The 2,840 affected workers represent a significant portion of Wichita Falls's workforce, particularly when viewed through the lens of the city's service and manufacturing economy. These are not abstract statistics but rather individuals and families facing the transition from stable employment to job search in a regional labor market with variable demand. The data spans from 2001 through 2025, encompassing multiple economic cycles—the post-9/11 downturn, the 2008 financial crisis, the COVID-19 pandemic, and the subsequent labor market recovery—each leaving distinct marks on the city's employment landscape.

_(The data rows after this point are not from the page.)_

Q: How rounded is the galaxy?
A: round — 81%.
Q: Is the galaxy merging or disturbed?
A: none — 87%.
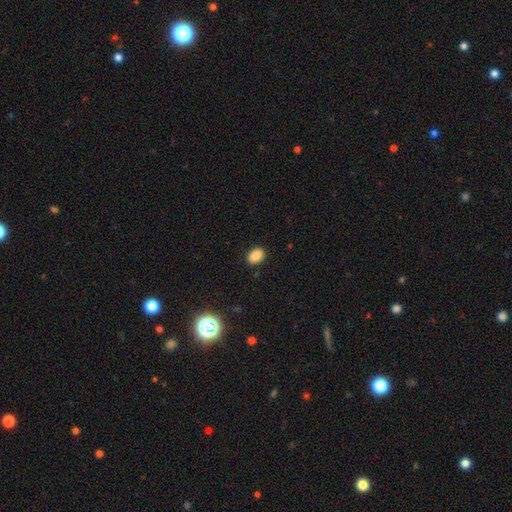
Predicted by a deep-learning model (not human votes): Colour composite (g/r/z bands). It shows a smooth galaxy with no disk features (87%) that is in between round and cigar-shaped (78%). Merging: none (88%).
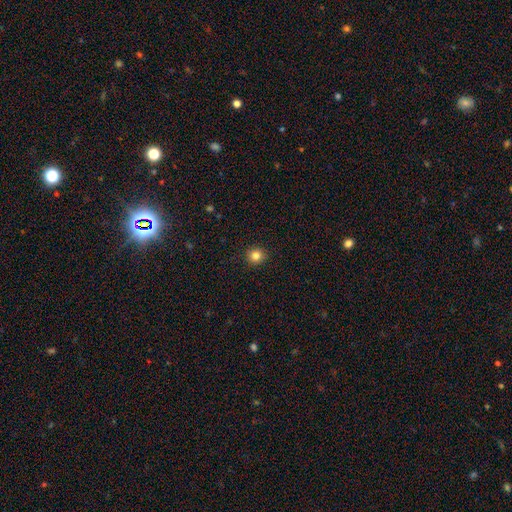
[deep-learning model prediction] A smooth galaxy with no disk features (83%) that is round (91%). Merging: none (92%).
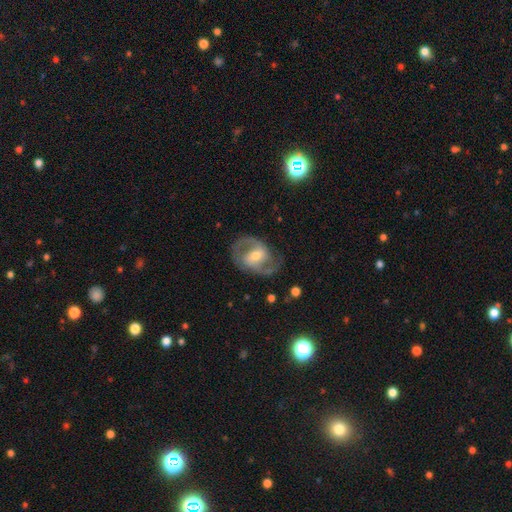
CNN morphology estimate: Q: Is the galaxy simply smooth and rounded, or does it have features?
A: featured or disk — 81%.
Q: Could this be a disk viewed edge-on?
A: no — 97%.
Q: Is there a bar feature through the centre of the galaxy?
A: weak — 45%.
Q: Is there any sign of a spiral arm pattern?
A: yes — 89%.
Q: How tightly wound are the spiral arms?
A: medium — 56%.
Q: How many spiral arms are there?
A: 2 — 88%.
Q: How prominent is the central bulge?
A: moderate — 56%.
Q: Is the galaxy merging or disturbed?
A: none — 74%.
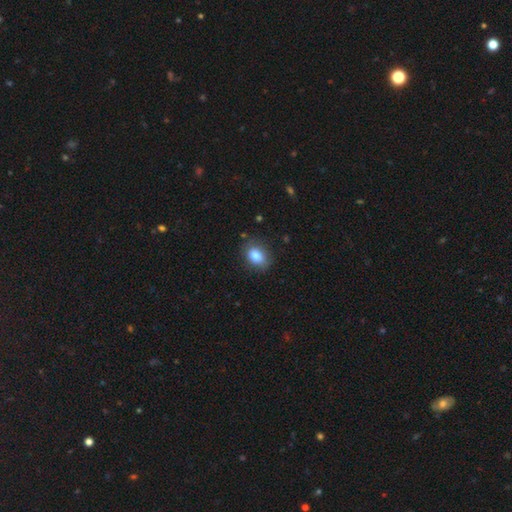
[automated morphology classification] type=smooth (84%); roundness=in between (70%); merging=none (81%).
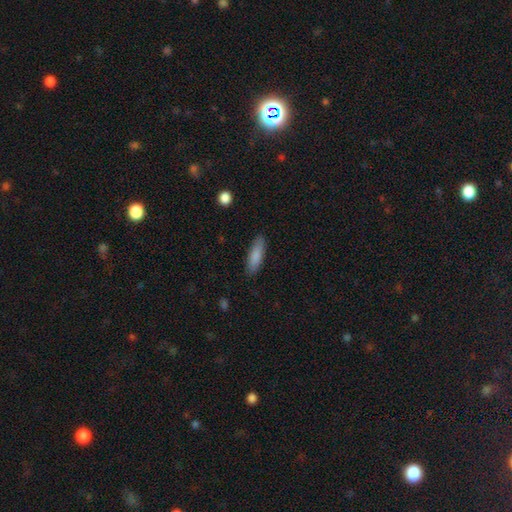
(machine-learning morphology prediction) smooth-or-featured: smooth: 85% | featured or disk: 9% | star or artifact: 6%
  how-rounded: cigar-shaped: 53% | in between: 45% | round: 2%
  merging: none: 87% | minor disturbance: 10% | major disturbance: 2% | merger: 1%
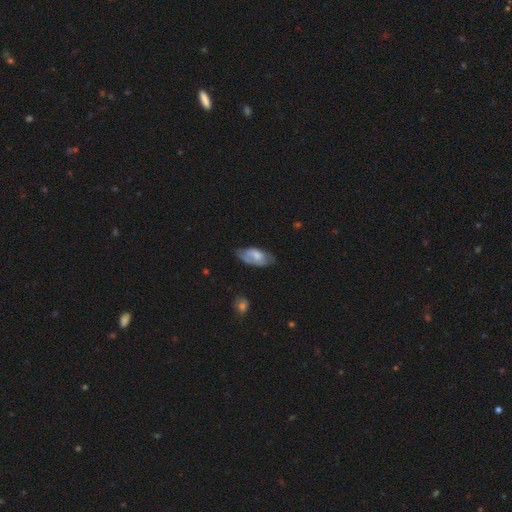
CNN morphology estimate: Smooth or featured? Predicted: smooth (p=0.58). How rounded? Predicted: in between (p=0.92). Merging? Predicted: none (p=0.51).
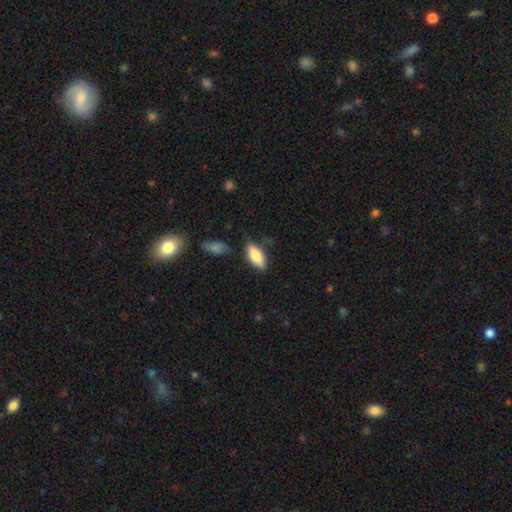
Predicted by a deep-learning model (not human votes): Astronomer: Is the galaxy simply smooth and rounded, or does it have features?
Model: smooth — 80%.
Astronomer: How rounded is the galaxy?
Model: in between — 76%.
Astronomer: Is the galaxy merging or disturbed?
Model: none — 77%.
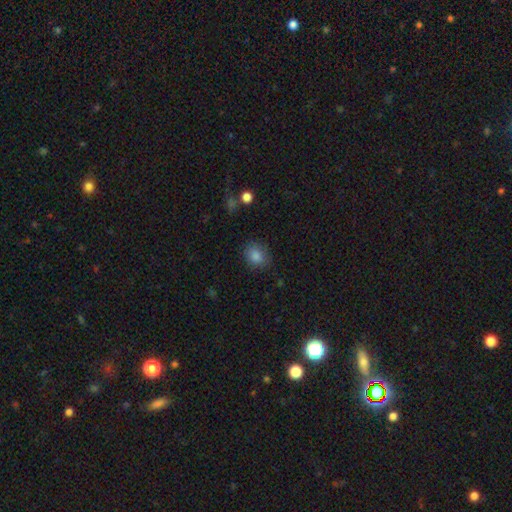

Manufacturing Dominance and the Vulnerability of Industrial Employment
Manufacturing accounts for the overwhelming majority of Wichita Falls layoff activity, representing 21 notices and 1,807 workers—representing 63.6 percent of all workers affected by WARN notices. This dominance reflects Wichita Falls's identity as an industrial hub, but it also exposes a fundamental economic vulnerability. The city's reliance on manufacturing employment leaves it susceptible to sectoral shifts, automation, consolidation, and supply chain disruptions that other diversified economies can absorb more easily.
ABB, the leading employer filer with 12 separate WARN notices affecting 289 workers, demonstrates how even large manufacturers with long-standing commitments to a community execute multiple phases of workforce adjustment. ABB's repeated notices suggest ongoing restructuring rather than a single catastrophic closure—a pattern consistent with modernization, consolidation of production lines, or shifts in product mix that require recalibration of the labor force. The company's persistence in issuing notices across multiple years indicates that Wichita Falls remains operationally important to ABB's portfolio, but not immune to efficiency pressures.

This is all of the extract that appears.